Ausgangstext:

---------------

Ich wäre euch sehr dankbar wenn ihr mir weiterhelfen könntet

Danke im Voraus!


----------



## fhoffmann (29. Mai 2015)

du solltest eine HttpsURLConnection benutzen.


----------



## themazreku1 (29. Mai 2015)

Das benutze ich doch!

//Json Parameter erstellen 
            Gson gson = new Gson();
            String json = gson.toJson(sms);

//URL 
            URL url = new URL("https://api.swisscom.com/v1/"); 

//Verbindung offnen 
            HttpURLConnection con = (HttpURLConnection) url.openConnection();

//Methode
            con.setRequestMethod("POST");
//Header setezn 
            con.setRequestProperty("client_id", apiKey);
            con.setRequestProperty("Accept", "application/json; charset=utf-8");
            con.setRequestProperty("Content-Type", "application/json; charset=utf-8");

            con.setDoOutput(true);

//Json data im Body hinzufügen 
            DataOutputStream wr = new DataOutputStream(con.getOutputStream());
            String param = "json=" + URLEncoder.encode(json, "UTF-8");
            wr.write(param.getBytes());

            System.out.println(json);
            wr.flush();
            wr.close();


----------



## fhoffmann (29. Mai 2015)

du benutzt eine HttpURLConnection  (ohne "s")
Da die URL mit "https" beginnt, kannst du auch zu einer HttpsURLConnection  casten:
HttpsURLConnection con = (HttpsURLConnection) url.openConnection();


----------



## themazreku1 (29. Mai 2015)

Achso, ja danke
Ich habe es geändert, aber ich bekomme trotzdem ein Response Code : 401

Es stimmt mit dem Request etwas nicht. 

Exception in thread "main" java.io.IOException: Server returned HTTP response code: 401 for URL: https://api.swisscom.com/v1/
	at sun.reflect.NativeConstructorAccessorImpl.newInstance0(Native Method)
	at sun.reflect.NativeConstructorAccessorImpl.newInstance(NativeConstructorAccessorImpl.java:39)
	at sun.reflect.DelegatingConstructorAccessorImpl.newInstance(DelegatingConstructorAccessorImpl.java:27)
	at java.lang.reflect.Constructor.newInstance(Constructor.java:513)
	at sun.net.www.protocol.http.HttpURLConnection$6.run(HttpURLConnection.java:1514)
	at java.security.AccessController.doPrivileged(Native Method)

---------------

Aufgabenstellung: Gib den Abschnitt des obigen Forenthreads zwischen „Es stimmt mit“ und „at java.security.AccessController.doPrivileged(Native Method)“ einschließlich wörtlich wieder.

---------------

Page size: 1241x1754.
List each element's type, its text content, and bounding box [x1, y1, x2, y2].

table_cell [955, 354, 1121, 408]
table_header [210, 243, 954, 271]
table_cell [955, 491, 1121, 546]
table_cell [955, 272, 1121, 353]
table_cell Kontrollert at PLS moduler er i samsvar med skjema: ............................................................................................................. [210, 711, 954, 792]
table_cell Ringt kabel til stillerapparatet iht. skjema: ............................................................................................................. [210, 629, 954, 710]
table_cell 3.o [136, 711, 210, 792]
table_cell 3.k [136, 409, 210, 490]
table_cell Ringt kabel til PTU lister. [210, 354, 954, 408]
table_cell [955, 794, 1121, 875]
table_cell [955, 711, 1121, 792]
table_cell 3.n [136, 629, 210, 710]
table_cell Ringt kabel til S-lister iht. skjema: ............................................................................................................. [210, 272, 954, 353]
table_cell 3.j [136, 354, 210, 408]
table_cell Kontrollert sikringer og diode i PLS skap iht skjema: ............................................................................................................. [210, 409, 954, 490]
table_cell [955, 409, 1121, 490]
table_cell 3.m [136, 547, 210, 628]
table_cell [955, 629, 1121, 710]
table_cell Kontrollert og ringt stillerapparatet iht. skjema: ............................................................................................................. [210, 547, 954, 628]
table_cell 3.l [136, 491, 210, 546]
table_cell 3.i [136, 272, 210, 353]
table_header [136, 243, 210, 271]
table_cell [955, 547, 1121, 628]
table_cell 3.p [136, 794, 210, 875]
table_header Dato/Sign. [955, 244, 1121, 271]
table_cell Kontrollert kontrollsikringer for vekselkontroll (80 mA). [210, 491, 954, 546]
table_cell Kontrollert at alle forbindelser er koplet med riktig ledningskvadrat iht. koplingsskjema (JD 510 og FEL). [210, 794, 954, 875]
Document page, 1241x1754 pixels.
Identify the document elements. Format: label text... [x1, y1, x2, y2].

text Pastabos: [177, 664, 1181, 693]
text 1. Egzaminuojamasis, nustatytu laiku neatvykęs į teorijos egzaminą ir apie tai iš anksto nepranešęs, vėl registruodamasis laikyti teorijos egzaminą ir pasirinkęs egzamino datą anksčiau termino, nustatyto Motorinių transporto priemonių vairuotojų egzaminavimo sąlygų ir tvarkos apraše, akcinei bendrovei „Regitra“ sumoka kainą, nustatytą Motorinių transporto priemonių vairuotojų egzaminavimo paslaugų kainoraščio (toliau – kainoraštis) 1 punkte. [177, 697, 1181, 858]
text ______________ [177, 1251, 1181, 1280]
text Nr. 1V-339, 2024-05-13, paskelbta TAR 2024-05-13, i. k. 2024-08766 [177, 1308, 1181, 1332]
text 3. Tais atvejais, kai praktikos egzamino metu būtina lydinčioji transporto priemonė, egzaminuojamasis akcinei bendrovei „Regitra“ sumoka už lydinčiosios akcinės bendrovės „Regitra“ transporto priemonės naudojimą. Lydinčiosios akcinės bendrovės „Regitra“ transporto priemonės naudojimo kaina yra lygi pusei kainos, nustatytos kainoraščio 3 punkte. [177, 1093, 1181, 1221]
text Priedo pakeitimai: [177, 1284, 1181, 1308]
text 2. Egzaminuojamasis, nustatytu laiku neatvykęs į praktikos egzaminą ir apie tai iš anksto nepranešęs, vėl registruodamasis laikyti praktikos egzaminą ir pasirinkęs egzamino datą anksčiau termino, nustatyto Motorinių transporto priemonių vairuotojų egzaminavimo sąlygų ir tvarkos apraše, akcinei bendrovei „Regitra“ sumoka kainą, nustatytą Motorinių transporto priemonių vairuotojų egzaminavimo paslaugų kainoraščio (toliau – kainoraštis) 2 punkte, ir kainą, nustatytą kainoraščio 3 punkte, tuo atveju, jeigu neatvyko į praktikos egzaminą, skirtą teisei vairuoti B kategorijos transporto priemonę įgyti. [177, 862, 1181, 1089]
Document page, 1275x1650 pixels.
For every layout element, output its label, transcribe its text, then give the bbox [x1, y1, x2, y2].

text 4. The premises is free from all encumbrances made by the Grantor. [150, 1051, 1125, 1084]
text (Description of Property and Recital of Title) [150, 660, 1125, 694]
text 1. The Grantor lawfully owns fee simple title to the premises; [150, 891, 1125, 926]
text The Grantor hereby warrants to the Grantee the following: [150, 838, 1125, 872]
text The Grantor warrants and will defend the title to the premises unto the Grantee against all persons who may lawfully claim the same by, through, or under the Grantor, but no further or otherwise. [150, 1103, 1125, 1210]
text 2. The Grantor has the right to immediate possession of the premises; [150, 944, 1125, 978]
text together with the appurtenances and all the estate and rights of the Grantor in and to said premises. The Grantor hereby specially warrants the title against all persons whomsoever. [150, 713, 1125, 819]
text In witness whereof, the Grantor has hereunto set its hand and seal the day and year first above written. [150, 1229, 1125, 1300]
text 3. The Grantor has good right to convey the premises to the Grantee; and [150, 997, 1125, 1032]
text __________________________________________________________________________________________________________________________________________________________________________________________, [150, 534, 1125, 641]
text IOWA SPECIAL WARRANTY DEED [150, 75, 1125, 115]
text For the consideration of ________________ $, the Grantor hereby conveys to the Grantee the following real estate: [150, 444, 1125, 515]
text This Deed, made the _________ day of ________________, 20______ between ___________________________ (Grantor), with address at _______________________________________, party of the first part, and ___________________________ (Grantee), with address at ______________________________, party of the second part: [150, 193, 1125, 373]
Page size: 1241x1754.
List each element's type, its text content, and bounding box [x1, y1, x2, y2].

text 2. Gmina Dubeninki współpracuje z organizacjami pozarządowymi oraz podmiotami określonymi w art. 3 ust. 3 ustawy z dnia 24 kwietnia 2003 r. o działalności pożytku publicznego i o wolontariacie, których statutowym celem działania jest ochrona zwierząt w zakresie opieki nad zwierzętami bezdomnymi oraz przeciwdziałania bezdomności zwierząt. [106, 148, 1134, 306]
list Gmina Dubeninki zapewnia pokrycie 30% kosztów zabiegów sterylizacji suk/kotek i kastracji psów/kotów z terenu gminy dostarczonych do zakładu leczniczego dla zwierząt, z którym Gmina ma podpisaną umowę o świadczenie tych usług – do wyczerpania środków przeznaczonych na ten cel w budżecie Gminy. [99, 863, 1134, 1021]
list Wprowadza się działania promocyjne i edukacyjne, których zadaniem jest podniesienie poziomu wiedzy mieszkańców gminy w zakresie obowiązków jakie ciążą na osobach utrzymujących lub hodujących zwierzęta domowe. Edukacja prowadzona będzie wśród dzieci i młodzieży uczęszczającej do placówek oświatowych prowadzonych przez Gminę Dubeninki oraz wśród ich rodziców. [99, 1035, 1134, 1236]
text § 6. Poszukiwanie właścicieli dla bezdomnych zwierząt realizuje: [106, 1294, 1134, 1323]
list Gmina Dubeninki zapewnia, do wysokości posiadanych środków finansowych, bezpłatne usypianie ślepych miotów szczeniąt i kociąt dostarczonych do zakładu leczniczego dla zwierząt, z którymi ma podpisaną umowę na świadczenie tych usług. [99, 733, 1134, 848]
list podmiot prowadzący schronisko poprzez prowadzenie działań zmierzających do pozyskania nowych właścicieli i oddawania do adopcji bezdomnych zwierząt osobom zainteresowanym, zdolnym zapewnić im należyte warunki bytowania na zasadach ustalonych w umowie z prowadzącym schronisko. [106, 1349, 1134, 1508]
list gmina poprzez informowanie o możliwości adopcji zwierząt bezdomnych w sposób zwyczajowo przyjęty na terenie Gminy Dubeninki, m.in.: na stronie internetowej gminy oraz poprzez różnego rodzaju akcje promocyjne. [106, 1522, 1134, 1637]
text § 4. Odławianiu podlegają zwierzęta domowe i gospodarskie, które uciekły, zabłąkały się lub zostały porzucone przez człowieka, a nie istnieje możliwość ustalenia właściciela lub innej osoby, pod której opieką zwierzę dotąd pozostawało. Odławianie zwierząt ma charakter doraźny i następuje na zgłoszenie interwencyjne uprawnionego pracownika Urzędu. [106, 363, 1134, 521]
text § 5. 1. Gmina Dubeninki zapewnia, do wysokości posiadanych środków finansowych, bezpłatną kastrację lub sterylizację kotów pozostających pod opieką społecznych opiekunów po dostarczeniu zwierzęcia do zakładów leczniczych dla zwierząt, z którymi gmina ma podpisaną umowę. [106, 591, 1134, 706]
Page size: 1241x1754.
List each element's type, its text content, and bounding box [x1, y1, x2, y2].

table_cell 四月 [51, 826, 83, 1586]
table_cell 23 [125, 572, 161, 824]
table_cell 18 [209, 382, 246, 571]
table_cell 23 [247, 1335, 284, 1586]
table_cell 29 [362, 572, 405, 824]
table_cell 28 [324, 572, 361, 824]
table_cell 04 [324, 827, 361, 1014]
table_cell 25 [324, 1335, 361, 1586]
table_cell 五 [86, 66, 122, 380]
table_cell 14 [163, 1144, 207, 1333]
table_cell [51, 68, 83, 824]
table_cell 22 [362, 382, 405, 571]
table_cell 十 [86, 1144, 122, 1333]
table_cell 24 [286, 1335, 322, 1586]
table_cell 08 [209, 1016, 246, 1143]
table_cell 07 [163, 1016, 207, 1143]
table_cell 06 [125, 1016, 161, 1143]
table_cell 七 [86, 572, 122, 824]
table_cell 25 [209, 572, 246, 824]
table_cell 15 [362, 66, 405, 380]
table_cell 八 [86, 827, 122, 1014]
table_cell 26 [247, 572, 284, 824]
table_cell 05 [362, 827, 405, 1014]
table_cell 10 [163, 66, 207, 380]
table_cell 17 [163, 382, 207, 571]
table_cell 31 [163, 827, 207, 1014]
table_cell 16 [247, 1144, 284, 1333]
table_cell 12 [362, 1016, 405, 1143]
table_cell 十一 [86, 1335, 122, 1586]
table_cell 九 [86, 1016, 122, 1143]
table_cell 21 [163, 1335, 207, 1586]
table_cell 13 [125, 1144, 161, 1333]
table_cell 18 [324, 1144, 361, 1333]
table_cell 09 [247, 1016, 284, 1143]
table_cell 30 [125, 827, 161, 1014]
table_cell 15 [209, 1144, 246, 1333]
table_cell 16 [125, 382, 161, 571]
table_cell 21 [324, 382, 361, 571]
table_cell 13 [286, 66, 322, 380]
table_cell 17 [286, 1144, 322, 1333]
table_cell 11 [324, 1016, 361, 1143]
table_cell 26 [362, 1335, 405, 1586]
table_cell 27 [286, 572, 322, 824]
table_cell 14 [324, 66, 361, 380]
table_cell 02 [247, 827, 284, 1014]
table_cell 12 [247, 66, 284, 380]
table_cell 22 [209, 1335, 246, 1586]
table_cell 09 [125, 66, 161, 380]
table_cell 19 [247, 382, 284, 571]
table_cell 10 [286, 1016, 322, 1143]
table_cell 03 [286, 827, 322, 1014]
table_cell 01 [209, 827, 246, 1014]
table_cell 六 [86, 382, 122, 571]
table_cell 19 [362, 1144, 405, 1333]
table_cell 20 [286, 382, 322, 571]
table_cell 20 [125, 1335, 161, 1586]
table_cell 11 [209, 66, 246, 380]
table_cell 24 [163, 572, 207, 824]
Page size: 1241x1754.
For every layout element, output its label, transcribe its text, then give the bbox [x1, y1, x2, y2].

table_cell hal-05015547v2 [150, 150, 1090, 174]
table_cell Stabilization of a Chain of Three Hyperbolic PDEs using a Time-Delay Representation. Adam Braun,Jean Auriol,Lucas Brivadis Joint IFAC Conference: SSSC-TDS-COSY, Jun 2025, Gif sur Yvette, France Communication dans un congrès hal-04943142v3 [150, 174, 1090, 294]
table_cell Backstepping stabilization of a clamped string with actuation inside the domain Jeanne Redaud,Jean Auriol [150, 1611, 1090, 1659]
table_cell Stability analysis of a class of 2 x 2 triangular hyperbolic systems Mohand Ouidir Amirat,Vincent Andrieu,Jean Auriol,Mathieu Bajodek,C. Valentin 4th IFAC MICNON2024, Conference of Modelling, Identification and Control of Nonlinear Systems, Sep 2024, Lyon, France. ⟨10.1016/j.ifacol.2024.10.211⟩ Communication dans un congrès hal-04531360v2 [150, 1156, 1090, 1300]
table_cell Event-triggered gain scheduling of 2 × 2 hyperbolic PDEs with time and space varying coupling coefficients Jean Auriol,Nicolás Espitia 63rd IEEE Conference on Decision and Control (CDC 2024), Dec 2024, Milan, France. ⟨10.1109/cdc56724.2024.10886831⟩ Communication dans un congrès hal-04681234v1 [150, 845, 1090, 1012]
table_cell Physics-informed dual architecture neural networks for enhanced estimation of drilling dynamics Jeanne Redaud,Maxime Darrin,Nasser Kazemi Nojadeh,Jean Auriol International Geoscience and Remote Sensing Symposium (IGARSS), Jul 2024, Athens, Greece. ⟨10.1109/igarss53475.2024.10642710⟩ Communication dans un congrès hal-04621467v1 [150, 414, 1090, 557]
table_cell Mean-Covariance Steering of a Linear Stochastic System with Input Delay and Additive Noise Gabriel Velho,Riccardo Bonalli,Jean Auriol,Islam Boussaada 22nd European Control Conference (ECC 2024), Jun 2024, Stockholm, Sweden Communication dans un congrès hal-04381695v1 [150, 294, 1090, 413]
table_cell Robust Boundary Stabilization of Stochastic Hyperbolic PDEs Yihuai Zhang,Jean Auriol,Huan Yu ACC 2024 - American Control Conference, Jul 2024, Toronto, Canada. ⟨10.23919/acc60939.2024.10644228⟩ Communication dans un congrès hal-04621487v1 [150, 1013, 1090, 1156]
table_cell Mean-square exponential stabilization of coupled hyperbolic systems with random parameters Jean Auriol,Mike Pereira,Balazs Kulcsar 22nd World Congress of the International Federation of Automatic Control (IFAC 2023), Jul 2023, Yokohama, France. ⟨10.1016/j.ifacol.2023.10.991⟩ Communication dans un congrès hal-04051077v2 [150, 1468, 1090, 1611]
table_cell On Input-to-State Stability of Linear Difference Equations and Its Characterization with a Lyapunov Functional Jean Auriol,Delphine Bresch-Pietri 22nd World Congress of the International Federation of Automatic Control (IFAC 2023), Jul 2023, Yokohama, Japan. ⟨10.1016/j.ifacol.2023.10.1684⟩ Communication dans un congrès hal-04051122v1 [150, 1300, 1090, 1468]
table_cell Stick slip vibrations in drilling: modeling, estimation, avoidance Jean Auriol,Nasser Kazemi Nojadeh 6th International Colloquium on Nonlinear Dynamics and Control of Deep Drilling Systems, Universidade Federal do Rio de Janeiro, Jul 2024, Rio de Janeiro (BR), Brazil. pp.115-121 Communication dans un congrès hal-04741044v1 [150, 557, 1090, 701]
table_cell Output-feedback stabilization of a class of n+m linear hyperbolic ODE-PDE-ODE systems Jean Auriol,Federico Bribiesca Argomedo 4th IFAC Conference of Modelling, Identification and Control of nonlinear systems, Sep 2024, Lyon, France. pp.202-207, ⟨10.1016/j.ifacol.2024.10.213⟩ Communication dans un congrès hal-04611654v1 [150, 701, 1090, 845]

---------------

Antwort:
Es stimmt mit dem Request etwas nicht. 

Exception in thread "main" java.io.IOException: Server returned HTTP response code: 401 for URL: https://api.swisscom.com/v1/
	at sun.reflect.NativeConstructorAccessorImpl.newInstance0(Native Method)
	at sun.reflect.NativeConstructorAccessorImpl.newInstance(NativeConstructorAccessorImpl.java:39)
	at sun.reflect.DelegatingConstructorAccessorImpl.newInstance(DelegatingConstructorAccessorImpl.java:27)
	at java.lang.reflect.Constructor.newInstance(Constructor.java:513)
	at sun.net.www.protocol.http.HttpURLConnection$6.run(HttpURLConnection.java:1514)
	at java.security.AccessController.doPrivileged(Native Method)